Split single large file into multiple small file

Yasir · October 12, 2020, 11:29am

I want to process 8 MB file. Based on the articles, I am going to use Flow module for parrelel process. Before processing the large CSV. I want split the single file into multiple small file. So, that would be good for computation. I can split the file into multiple file by below code,

File.stream!(file_name, read_ahead: 100_000)
|> Stream.chunk_every(1000)
|> Enum.each(fn chunk →
Enum.each(chunk, &IO.write(smal_file_name, &1))
end)

Is there is any efficient way to split the file?

Eiji · October 12, 2020, 11:42am

Personally I recommend using this library:

It also supports streams.

Yasir · October 12, 2020, 12:06pm

Thansk for the reply.

Based on my understanding stream will use single core for the process. But the Flow will use all core by itself. And also Flow work like a parrellel process by the help of Genstage.

NobbZ · October 12, 2020, 12:08pm

You can use a stream as input for the flow.

So consuming the input stream directly, rather than loading a file, splitting it into x, writing them back to disc and then reading them individually, could improve overal runtime.

Though “8MB” is not what I consider a “large file”.

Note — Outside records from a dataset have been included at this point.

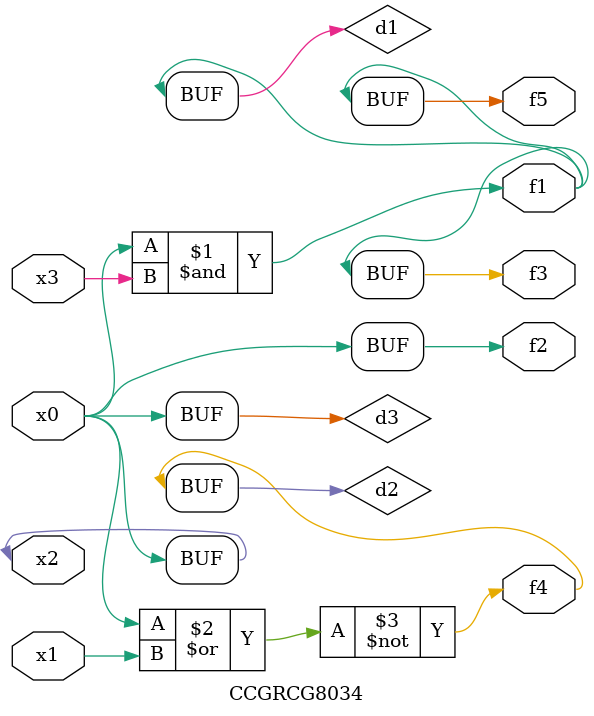
<source format=v>
module CCGRCG8034(
	input x0, x1, x2, x3,
	output f1, f2, f3, f4, f5
);

	wire d1, d2, d3;

	and (d1, x2, x3);
	nor (d2, x0, x1);
	buf (d3, x0, x2);
	assign f1 = d1;
	assign f2 = d3;
	assign f3 = d1;
	assign f4 = d2;
	assign f5 = d1;
endmodule

</source>
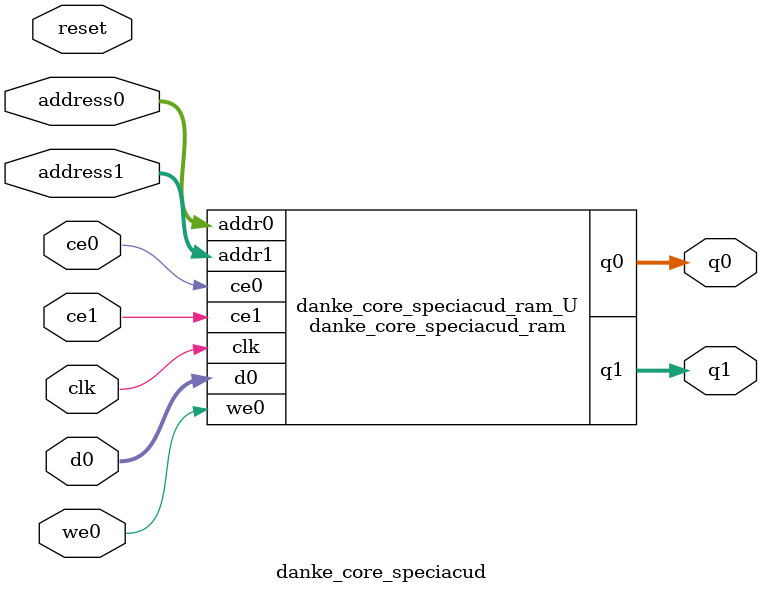
<source format=v>

`timescale 1 ns / 1 ps
module danke_core_speciacud_ram (addr0, ce0, d0, we0, q0, addr1, ce1, q1,  clk);

parameter DWIDTH = 32;
parameter AWIDTH = 5;
parameter MEM_SIZE = 32;

input[AWIDTH-1:0] addr0;
input ce0;
input[DWIDTH-1:0] d0;
input we0;
output reg[DWIDTH-1:0] q0;
input[AWIDTH-1:0] addr1;
input ce1;
output reg[DWIDTH-1:0] q1;
input clk;

(* ram_style = "block" *)reg [DWIDTH-1:0] ram[0:MEM_SIZE-1];




always @(posedge clk)  
begin 
    if (ce0) 
    begin
        if (we0) 
        begin 
            ram[addr0] <= d0; 
            q0 <= d0;
        end 
        else 
            q0 <= ram[addr0];
    end
end


always @(posedge clk)  
begin 
    if (ce1) 
    begin
            q1 <= ram[addr1];
    end
end


endmodule


`timescale 1 ns / 1 ps
module danke_core_speciacud(
    reset,
    clk,
    address0,
    ce0,
    we0,
    d0,
    q0,
    address1,
    ce1,
    q1);

parameter DataWidth = 32'd32;
parameter AddressRange = 32'd32;
parameter AddressWidth = 32'd5;
input reset;
input clk;
input[AddressWidth - 1:0] address0;
input ce0;
input we0;
input[DataWidth - 1:0] d0;
output[DataWidth - 1:0] q0;
input[AddressWidth - 1:0] address1;
input ce1;
output[DataWidth - 1:0] q1;



danke_core_speciacud_ram danke_core_speciacud_ram_U(
    .clk( clk ),
    .addr0( address0 ),
    .ce0( ce0 ),
    .d0( d0 ),
    .we0( we0 ),
    .q0( q0 ),
    .addr1( address1 ),
    .ce1( ce1 ),
    .q1( q1 ));

endmodule


</source>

Yasir · October 12, 2020, 12:26pm

Thanks for the reply.

If my file is 8 MB, rathen than doing, splitting single file into multiple file and writing back to disc and then reading them individually is not needed.

You suggesting me to pass stream directly. Thanks for that.

How can i split? if i am receiving really big file. I got this splitting idea from here https://hexdocs.pm/flow/Flow.html#module-avoid-single-sources

NobbZ · October 12, 2020, 12:51pm

If you have only a single file, you can not do much. Though if instead an earlier stage of the process would submit you 4 files rather than 1, then you would benefit from it.

To actually be able to split your CSV by entries, you need at least scan it for newlines anyway to not split within a line. So you already read in the full file anyway, and instead of writing the data back to disc you can as wello process it straight.

I do not have figures for this, though even if you won’t be able to max out your cores that way, intuition says, that the task will be finished quicker if not writing split files back to disc.

Though, as I said earlier, if you have many files from the get go, perhaps because something in your system writes out a file per hour and you consume them once a day, then you really could benefit from the fact that the data is already “multisource”.

Yasir · October 12, 2020, 1:41pm

Thanks for the discussion @NobbZ @Eiji